Whether in the Risco Chico, in the Risco Grande, in the Tercer Risco, or in intermediate spaces, the Montaña Sagrada de Santa Cruz presents us with abundant and imposing megaliths: menhirs, pseudodolmen, triliths, anthropomorphs, zoomorphs… a spectacle for the senses.
Sierra
Sierra


As we climb the Sierra, the Sacred Mountain, we are no strangers to the imposing stone masses that accompany us on our ascent. These large lithos , ometimes radiant with meaning (funerary, astronomical, cult, initiation, protection…) and today fused with the landscape, whose rough shapes are mute witnesses of what they once represented, were described by Mario Roso de Luna, who in the early twentieth century already spoke of this megalithic culture in the Sierra de Santa Cruz, where he highlighted large stones that were not located naturally but clearly saw the intervention of the hand of man, judging by the arrangement they presented and that, today, we can fortunately witness.
Currently, there are other researchers who speak of the so-called Mother Civilization.The official version considers them to be the result of the erosion of the elements over the millennia, and that they were the ones who would mold the immense rocky masses that today we interpret as megaliths, anthropomorphs, zoomorphs and other related expressions.
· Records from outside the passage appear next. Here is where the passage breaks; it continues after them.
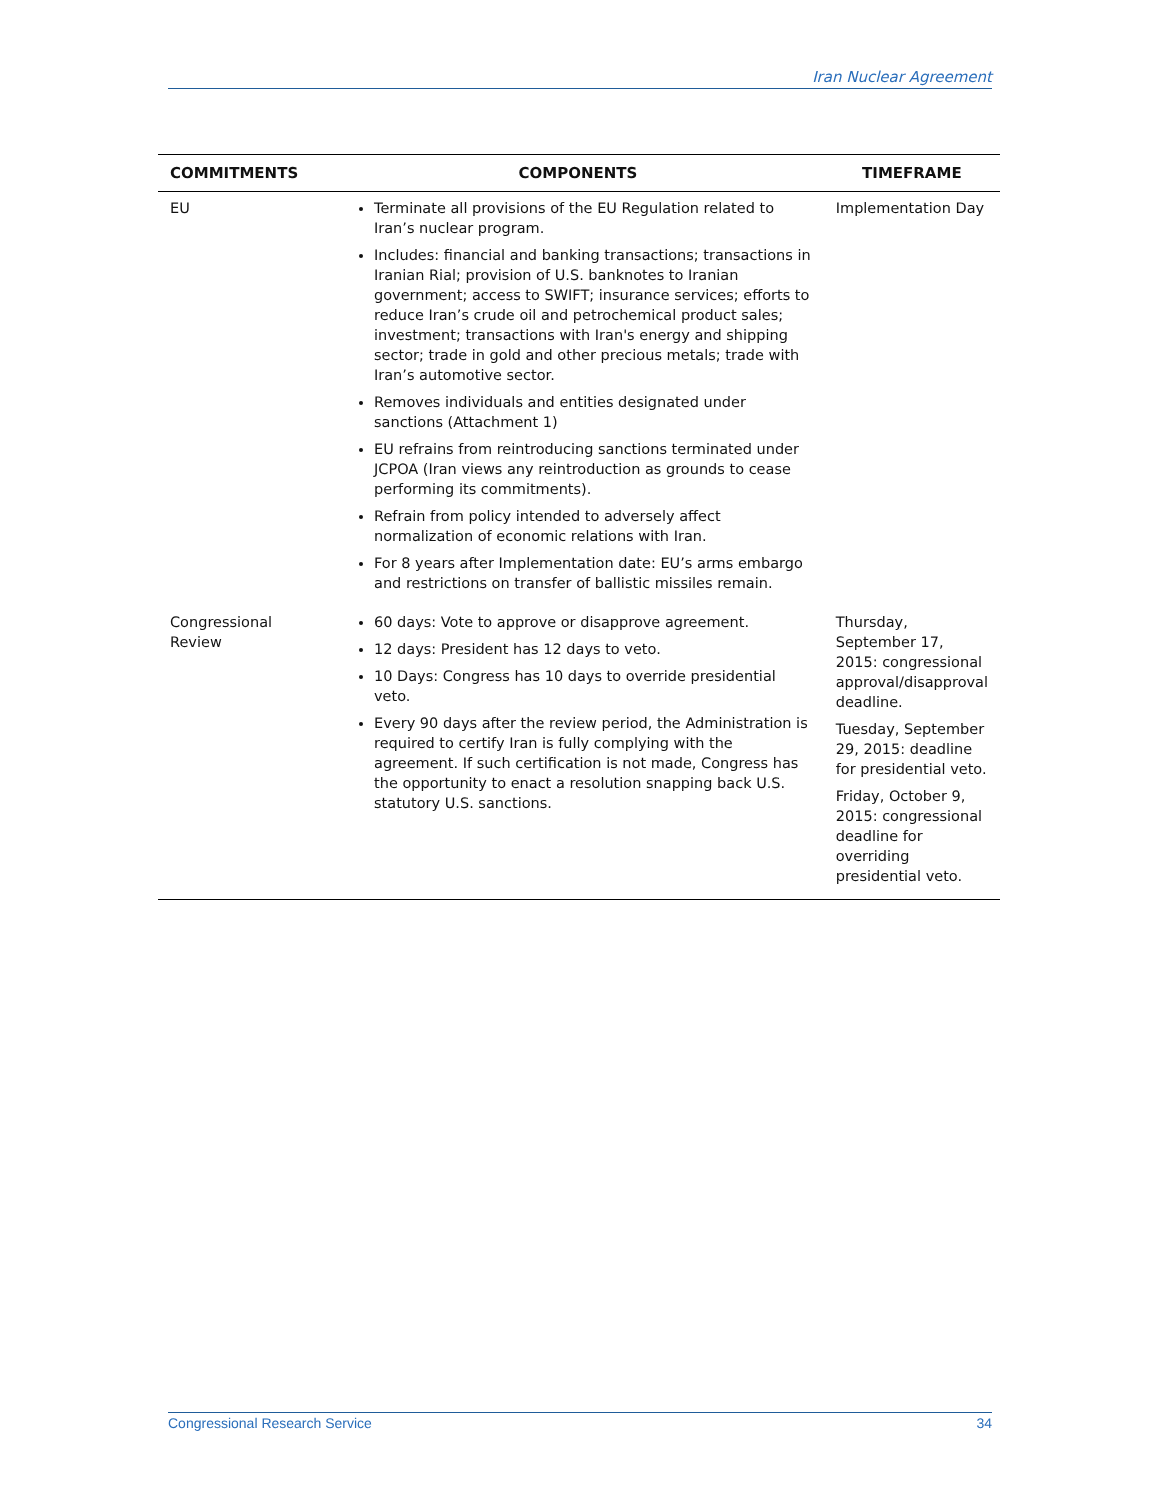Iran Nuclear Agreement
| COMMITMENTS | COMPONENTS | TIMEFRAME |
| --- | --- | --- |
| EU | Terminate all provisions of the EU Regulation related to Iran’s nuclear program. Includes: financial and banking transactions; transactions in Iranian Rial; provision of U.S. banknotes to Iranian government; access to SWIFT; insurance services; efforts to reduce Iran’s crude oil and petrochemical product sales; investment; transactions with Iran's energy and shipping sector; trade in gold and other precious metals; trade with Iran’s automotive sector. Removes individuals and entities designated under sanctions (Attachment 1) EU refrains from reintroducing sanctions terminated under JCPOA (Iran views any reintroduction as grounds to cease performing its commitments). Refrain from policy intended to adversely affect normalization of economic relations with Iran. For 8 years after Implementation date: EU’s arms embargo and restrictions on transfer of ballistic missiles remain. | Implementation Day |
| Congressional Review | 60 days: Vote to approve or disapprove agreement. 12 days: President has 12 days to veto. 10 Days: Congress has 10 days to override presidential veto. Every 90 days after the review period, the Administration is required to certify Iran is fully complying with the agreement. If such certification is not made, Congress has the opportunity to enact a resolution snapping back U.S. statutory U.S. sanctions. | Thursday, September 17, 2015: congressional approval/disapproval deadline. Tuesday, September 29, 2015: deadline for presidential veto. Friday, October 9, 2015: congressional deadline for overriding presidential veto. |
Congressional Research Service 34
Anthropomorphic and zoomorphic figures in stone, large monoliths with shoes to maintain their balance, triliths or stone masses oriented to the stars according to the movement of our planet, are some of the examples that are used to defend the thesis of human intervention as opposed to the work of the casual erosion of the rock.
Before reaching the Risco Chico, we find the Cancho de la Misa, an ancient prehistoric altar. And if we look up to the top we will see a kind of pseudocrómlech that crowns the Risco Chico, as well as a trilithon in its plain. In the path that joins the two cliffs there is a flat menhir worked by the Human, as well as zoomorphs with heads placed in pairs. In the Risco Grande we also have the large masses of its summit that, according to many researchers, denote having been rearranged by the hand of Man.
But it will be beyond the Pico de San Gregorio, on the path that goes south to the Tercer Risco, where we find the richest manifestations: a trilith and a pseudodolmen described and photographed in 1916 by the renowned archaeologist José Ramón Mélida. And further on a pareidolia that clearly shows the head of a turtle, a game for the senses once immersed in the sacred and magical landscape of this mountain.
And already in the Third Crag, we find the Sanctuary where we can see the stone heads (anthropomorphs), one of them being the so-called Samson of the Port (huge stone mass in the shape of a body with a head), as well as triliths and knightly stones in difficult balance. And descending towards Puerto de Santa Cruz, the Thinking Sage appears to us, an enormous figure that looks like a wise man in a meditative or thinking attitude.
Colossal stones that dazzle our imagination and are shown as a sign of identity of those first settlers who inhabited this Sacred Mountain.